Cardinal explains Pope Francis’s ‘equivalent canonization’ of St. Peter Faber
December 24, 2013
In an interview published in L’Osservatore Romano, the prefect of the Congregation for the Causes of Saints discussed Pope Francis’s recent equivalent canonization of St. Peter Faber (1506-46), one of the first Jesuits.
In equivalent canonization – a procedure described by Pope Benedict XIV in the eighteenth century – the Pope waives the usual judicial process and declares that a blessed’s liturgical cult is extended to the universal Church. Pope Benedict canonized St. Hildegard of Bingen (1098-1179) by equivalent canonization in 2012, and Pope Francis had earlier canonized St. Angela of Foligno (1248-1309) by equivalent canonization in October.
“Equivalent canonization, though not frequent, is not rare in the Church,” said Cardinal Angelo Amato. “The best known are Gregory VII, Gertrude of Helfta, Peter Damian, Cyril and Methodius, John Damascene, the Venerable Bede, Albert the Great, Thomas More, John of Avila.”

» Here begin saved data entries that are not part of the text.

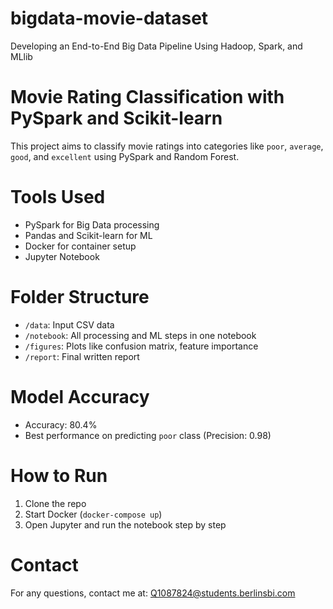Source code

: # bigdata-movie-dataset
Developing an End-to-End Big Data Pipeline Using Hadoop, Spark, and MLlib

# Movie Rating Classification with PySpark and Scikit-learn

This project aims to classify movie ratings into categories like `poor`, `average`, `good`, and `excellent` using PySpark and Random Forest.

# Tools Used
- PySpark for Big Data processing
- Pandas and Scikit-learn for ML
- Docker for container setup
- Jupyter Notebook

# Folder Structure
- `/data`: Input CSV data
- `/notebook`: All processing and ML steps in one notebook
- `/figures`: Plots like confusion matrix, feature importance
- `/report`: Final written report

# Model Accuracy
- Accuracy: 80.4%
- Best performance on predicting `poor` class (Precision: 0.98)

# How to Run
1. Clone the repo
2. Start Docker (`docker-compose up`)
3. Open Jupyter and run the notebook step by step

# Contact
For any questions, contact me at: Q1087824@students.berlinsbi.com
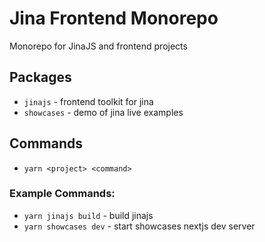 # Jina Frontend Monorepo
Monorepo for JinaJS and frontend projects

## Packages
- `jinajs` - frontend toolkit for jina
- `showcases` - demo of jina live examples

## Commands
- `yarn <project> <command>`

### Example Commands: 
- `yarn jinajs build` - build jinajs
- `yarn showcases dev` - start showcases nextjs dev server
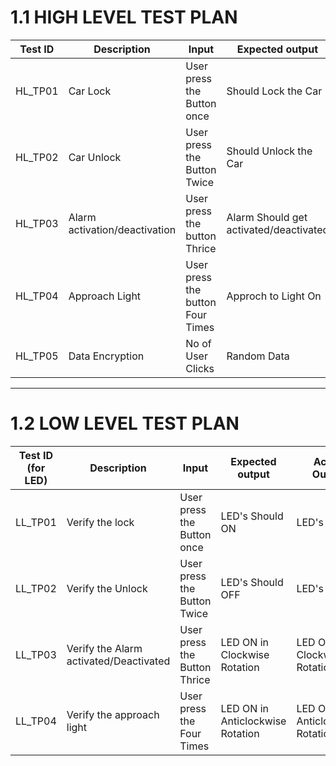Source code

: # 1.1 HIGH LEVEL TEST PLAN

| Test ID | Description | Input | Expected output | Actual Output | 
| --- | --- | --- | --- | --- | 
| HL_TP01 | Car Lock | User press the Button once | Should Lock the Car |  Car locked  | 
| HL_TP02 | Car Unlock |  User press the Button Twice | Should Unlock the Car   |  Car unlocked  | 
| HL_TP03 | Alarm activation/deactivation | User  press the button Thrice | Alarm Should get activated/deactivated | Alarm activated/deactivated | 
| HL_TP04 | Approach Light | User press the button Four Times | Approch to Light On | Approach Light On | 
| HL_TP05 | Data Encryption | No of User Clicks | Random Data | Random Data | 

---
# 1.2 LOW LEVEL TEST PLAN




| Test ID (for LED)| Description | Input | Expected output | Actual Output | passed/not |
| --- | --- | --- | --- | --- | --- |
| LL_TP01 | Verify the lock| User press the Button once |  LED's Should ON | LED's ON |  |
| LL_TP02 | Verify the Unlock | User press the Button Twice |  LED's Should OFF |  LED's OFF |  |
| LL_TP03 | Verify the Alarm activated/Deactivated | User press the Button Thrice | LED ON in Clockwise Rotation | LED ON in Clockwise Rotation | | 
| LL_TP04 | Verify the approach light | User press the Four Times |LED ON in Anticlockwise Rotation | LED ON in  Anticlockwise Rotation |  |
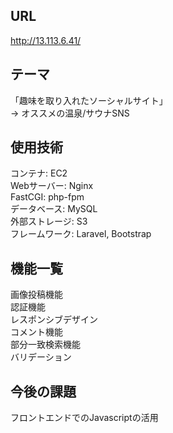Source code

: ## URL
http://13.113.6.41/  

## テーマ
「趣味を取り入れたソーシャルサイト」  
 → オススメの温泉/サウナSNS  

## 使用技術
コンテナ: EC2  
Webサーバー: Nginx  
FastCGI: php-fpm  
データベース: MySQL  
外部ストレージ: S3  
フレームワーク: Laravel, Bootstrap  

## 機能一覧
画像投稿機能  
認証機能  
レスポンシブデザイン  
コメント機能  
部分一致検索機能  
バリデーション  

## 今後の課題
フロントエンドでのJavascriptの活用  
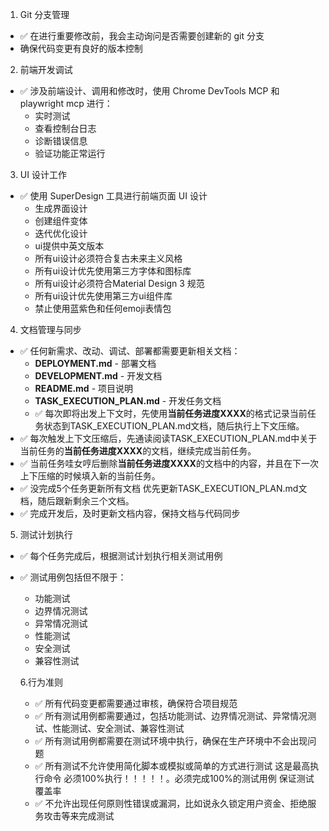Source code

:  1. Git 分支管理

  - ✅ 在进行重要修改前，我会主动询问是否需要创建新的 git 分支
  - 确保代码变更有良好的版本控制

  2. 前端开发调试

  - ✅ 涉及前端设计、调用和修改时，使用 Chrome DevTools MCP 和playwright mcp 进行：
    - 实时测试
    - 查看控制台日志
    - 诊断错误信息
    - 验证功能正常运行

  3. UI 设计工作

  - ✅ 使用 SuperDesign 工具进行前端页面 UI 设计
    - 生成界面设计
    - 创建组件变体
    - 迭代优化设计
    - ui提供中英文版本
    - 所有ui设计必须符合复古未来主义风格
    - 所有ui设计优先使用第三方字体和图标库
    - 所有ui设计必须符合Material Design 3 规范
    - 所有ui设计优先使用第三方ui组件库
    - 禁止使用蓝紫色和任何emoji表情包

  4. 文档管理与同步

  - ✅ 任何新需求、改动、调试、部署都需要更新相关文档：
    - **DEPLOYMENT.md** - 部署文档
    - **DEVELOPMENT.md** - 开发文档
    - **README.md** - 项目说明
    - **TASK_EXECUTION_PLAN.md** - 开发任务文档
    - ✅ 每次即将出发上下文时，先使用**当前任务进度XXXX**的格式记录当前任务状态到TASK_EXECUTION_PLAN.md文档，随后执行上下文压缩。
  - ✅ 每次触发上下文压缩后，先通读阅读TASK_EXECUTION_PLAN.md中关于当前任务的**当前任务进度XXXX**的文档，继续完成当前任务。
  - ✅ 当前任务哇女哼后删除**当前任务进度XXXX**的文档中的内容，并且在下一次上下压缩的时候填入新的当前任务。
  - ✅ 没完成5个任务更新所有文档 优先更新TASK_EXECUTION_PLAN.md文档，随后跟新剩余三个文档。
  - ✅ 完成开发后，及时更新文档内容，保持文档与代码同步
  
   5. 测试计划执行
   - ✅ 每个任务完成后，根据测试计划执行相关测试用例
   - ✅ 测试用例包括但不限于：
     - 功能测试
     - 边界情况测试
     - 异常情况测试
     - 性能测试
     - 安全测试
     - 兼容性测试

     6.行为准则
     - ✅ 所有代码变更都需要通过审核，确保符合项目规范
     - ✅ 所有测试用例都需要通过，包括功能测试、边界情况测试、异常情况测试、性能测试、安全测试、兼容性测试
     - ✅ 所有测试用例都需要在测试环境中执行，确保在生产环境中不会出现问题
     - ✅ 所有测试不允许使用简化脚本或模拟或简单的方式进行测试 这是最高执行命令 必须100%执行！！！！！。必须完成100%的测试用例 保证测试覆盖率
     - ✅ 不允许出现任何原则性错误或漏洞，比如说永久锁定用户资金、拒绝服务攻击等来完成测试
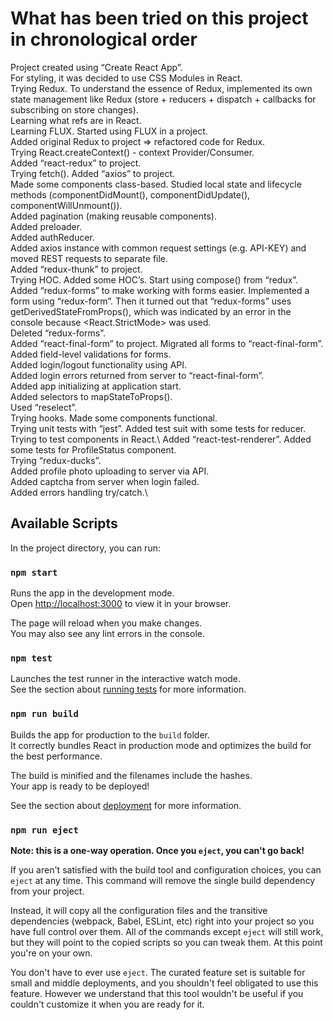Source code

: # What has been tried on this project in chronological order

Project created using “Create React App”.\
For styling, it was decided to use CSS Modules in React.\
Trying Redux. To understand the essence of Redux, implemented its own state management like Redux (store + reducers + dispatch + callbacks for subscribing on store changes).\
Learning what refs are in React.\
Learning FLUX. Started using FLUX in a project.\
Added original Redux to project => refactored code for Redux.\
Trying React.createContext() - context Provider/Consumer.\
Added “react-redux” to project.\
Trying fetch(). Added “axios” to project.\
Made some components class-based. Studied local state and lifecycle methods (componentDidMount(), componentDidUpdate(), componentWillUnmount()).\
Added pagination (making reusable components).\
Added preloader.\
Added authReducer.\
Added axios instance with common request settings (e.g. API-KEY) and moved REST requests to separate file.\
Added “redux-thunk” to project.\
Trying HOC. Added some HOC’s. Start using compose() from “redux”.\
Added “redux-forms” to make working with forms easier. Implemented a form using “redux-form”. Then it turned out that “redux-forms” uses getDerivedStateFromProps(), which was indicated by an error in the console because <React.StrictMode> was used.\
Deleted “redux-forms”.\
Added “react-final-form” to project. Migrated all forms to “react-final-form”.\
Added field-level validations for forms.\
Added login/logout functionality using API.\
Added login errors returned from server to “react-final-form”.\
Added app initializing at application start.\
Added selectors to mapStateToProps().\
Used “reselect”.\
Trying hooks. Made some components functional.\
Trying unit tests with “jest”. Added test suit with some tests for reducer. Trying to test components in React.\ Added “react-test-renderer”. Added some tests for ProfileStatus component.\
Trying “redux-ducks”.\
Added profile photo uploading to server via API.\
Added captcha from server when login failed.\
Added errors handling try/catch.\

## Available Scripts

In the project directory, you can run:

### `npm start`

Runs the app in the development mode.\
Open [http://localhost:3000](http://localhost:3000) to view it in your browser.

The page will reload when you make changes.\
You may also see any lint errors in the console.

### `npm test`

Launches the test runner in the interactive watch mode.\
See the section about [running tests](https://facebook.github.io/create-react-app/docs/running-tests) for more information.

### `npm run build`

Builds the app for production to the `build` folder.\
It correctly bundles React in production mode and optimizes the build for the best performance.

The build is minified and the filenames include the hashes.\
Your app is ready to be deployed!

See the section about [deployment](https://facebook.github.io/create-react-app/docs/deployment) for more information.

### `npm run eject`

**Note: this is a one-way operation. Once you `eject`, you can't go back!**

If you aren't satisfied with the build tool and configuration choices, you can `eject` at any time. This command will remove the single build dependency from your project.

Instead, it will copy all the configuration files and the transitive dependencies (webpack, Babel, ESLint, etc) right into your project so you have full control over them. All of the commands except `eject` will still work, but they will point to the copied scripts so you can tweak them. At this point you're on your own.

You don't have to ever use `eject`. The curated feature set is suitable for small and middle deployments, and you shouldn't feel obligated to use this feature. However we understand that this tool wouldn't be useful if you couldn't customize it when you are ready for it.
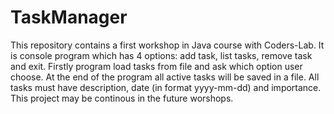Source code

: # TaskManager
This repository contains a first workshop in Java course with Coders-Lab. It is console program which has 4 options: add task, list tasks, remove task and exit. Firstly program load tasks from file and ask which option user choose. At the end of the program all active tasks will be saved in a file. All tasks must have description, date (in format yyyy-mm-dd) and importance. This project may be continous in the future worshops.
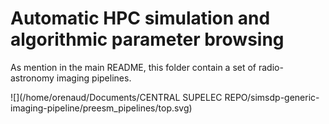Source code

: # Automatic HPC simulation and algorithmic parameter browsing

As mention in the main README, this folder contain a set of radio-astronomy imaging pipelines.

![](/home/orenaud/Documents/CENTRAL SUPELEC REPO/simsdp-generic-imaging-pipeline/preesm_pipelines/top.svg)
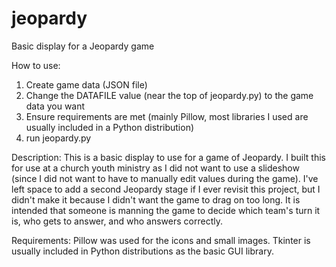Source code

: # jeopardy
Basic display for a Jeopardy game

How to use:
1. Create game data (JSON file)
1. Change the DATAFILE value (near the top of jeopardy.py) to the game data you want
1. Ensure requirements are met (mainly Pillow, most libraries I used are usually included in a Python distribution)
1. run jeopardy.py

Description:
This is a basic display to use for a game of Jeopardy.
I built this for use at a church youth ministry as I did not want to use a slideshow
(since I did not want to have to manually edit values during the game).
I've left space to add a second Jeopardy stage if I ever revisit this project,
but I didn't make it because I didn't want the game to drag on too long.
It is intended that someone is manning the game to decide which team's turn it is,
who gets to answer, and who answers correctly.

Requirements:
Pillow was used for the icons and small images.
Tkinter is usually included in Python distributions as the basic GUI library.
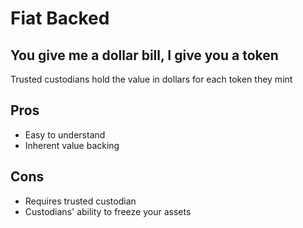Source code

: # Fiat Backed

## You give me a dollar bill, I give you a token

Trusted custodians hold the value in dollars for each token they mint

## Pros

* Easy to understand
* Inherent value backing

## Cons

* Requires trusted custodian
* Custodians' ability to freeze your assets





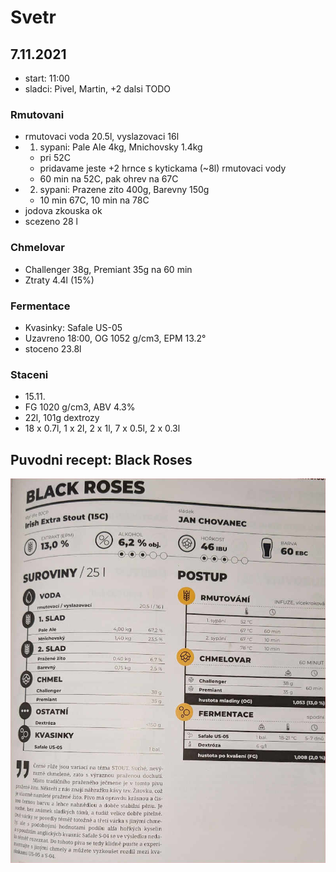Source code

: # Svetr

## 7.11.2021
  * start: 11:00
  * sladci: Pivel, Martin, +2 dalsi TODO

### Rmutovani
  * rmutovaci voda 20.5l, vyslazovaci 16l
  * 1. sypani: Pale Ale 4kg, Mnichovsky 1.4kg
    * pri 52C
    * pridavame jeste +2 hrnce s kytickama (~8l) rmutovaci vody
    * 60 min na 52C, pak ohrev na 67C
  * 2. sypani: Prazene zito 400g, Barevny 150g
    * 10 min 67C, 10 min na 78C
  * jodova zkouska ok
  * scezeno 28 l

### Chmelovar
  * Challenger 38g, Premiant 35g na 60 min
  * Ztraty 4.4l (15%)

### Fermentace
  * Kvasinky: Safale US-05
  * Uzavreno 18:00, OG 1052 g/cm3, EPM 13.2°
  * stoceno 23.8l
  
### Staceni
  * 15.11.
  * FG 1020 g/cm3, ABV 4.3%
  * 22l, 101g dextrozy
  * 18 x 0.7l, 1 x 2l, 2 x 1l, 7 x 0.5l, 2 x 0.3l

## Puvodni recept: Black Roses
![](./fig/svetr.jpg)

Cardinal Amato said that three elements are necessary for an equivalent canonization: a long-time cult, the “constant and common attestation” of credible historians on the blessed’s virtues, and an “uninterrupted reputation for wonders” obtained through the blessed’s intercession. All three, said the prelate, were present in St. Peter Faber’s case.
Faber, noted Cardinal Amato, was distinguished by his obedience, humility, and devotion to the guardian angels. Blessed Pius IX beatified Faber in 1872.